Le nomine fin qui decise dalla maggioranza sono quasi tutte al maschile. Vale per i vertici di Rai, Ferrovie, Cassa depositi e prestiti. Così come per l’elezione dei consiglieri laici del Csm e dei Consigli di presidenza della giustizia amministrativa, tributaria e della Corte dei conti. Ventuno posti, ventuno uomini. «In barba a qualsiasi principio costituzionale», erano insorte oltre 60 costituzionaliste. Ma se la politica rimane una “questione di uomini e tra uomini” come si può pretendere che le politiche e le prassi cambino verso? Nei prossimi mesi si capirà meglio l’orientamento del Governo anche su temi più sensibili. Le dichiarazioni tranchant del ministro della Famiglia, il leghista Lorenzo Fontana, contrario ad aborto e coppie gay, avevano scatenato una levata di scudi da parte dello stesso Spadafora. Che si era schierato anche per una modifica sostanziale del Ddl Pillon, per ora ancora fermo in commissione Giustizia alla Camera.

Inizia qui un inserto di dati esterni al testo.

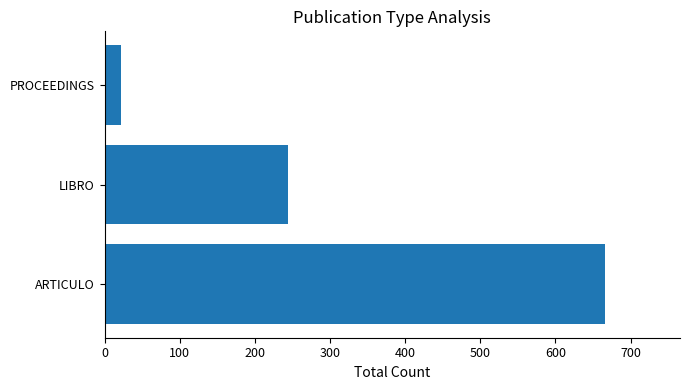

Reading top to bottom, what are all the values shown in this chart?

22	244	666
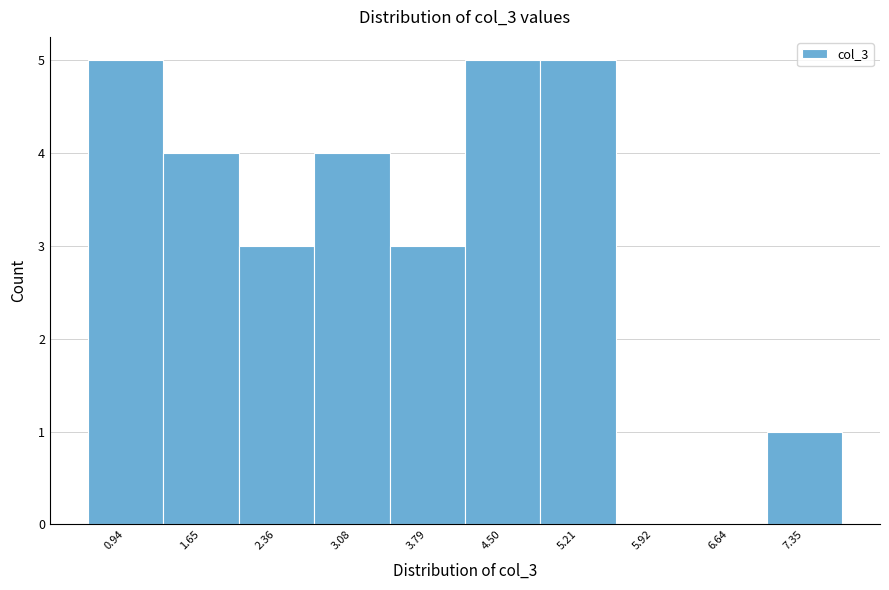

Reading left to right, transcribe all the data shown in this chart.

0.94=5	1.65=4	2.36=3	3.08=4	3.79=3	4.50=5	5.21=5	5.92=0	6.64=0	7.35=1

Il confronto racconta bene le due anime del governo: quella verde, percorsa da tentazioni più che conservatrici, e quella gialla, che cerca di arginarle. In mezzo ci sono le donne, che non a caso sono tornate in piazza: il 10 novembre contro il Ddl Pillon e il 24 novembre, in migliaia, contro la violenza maschile.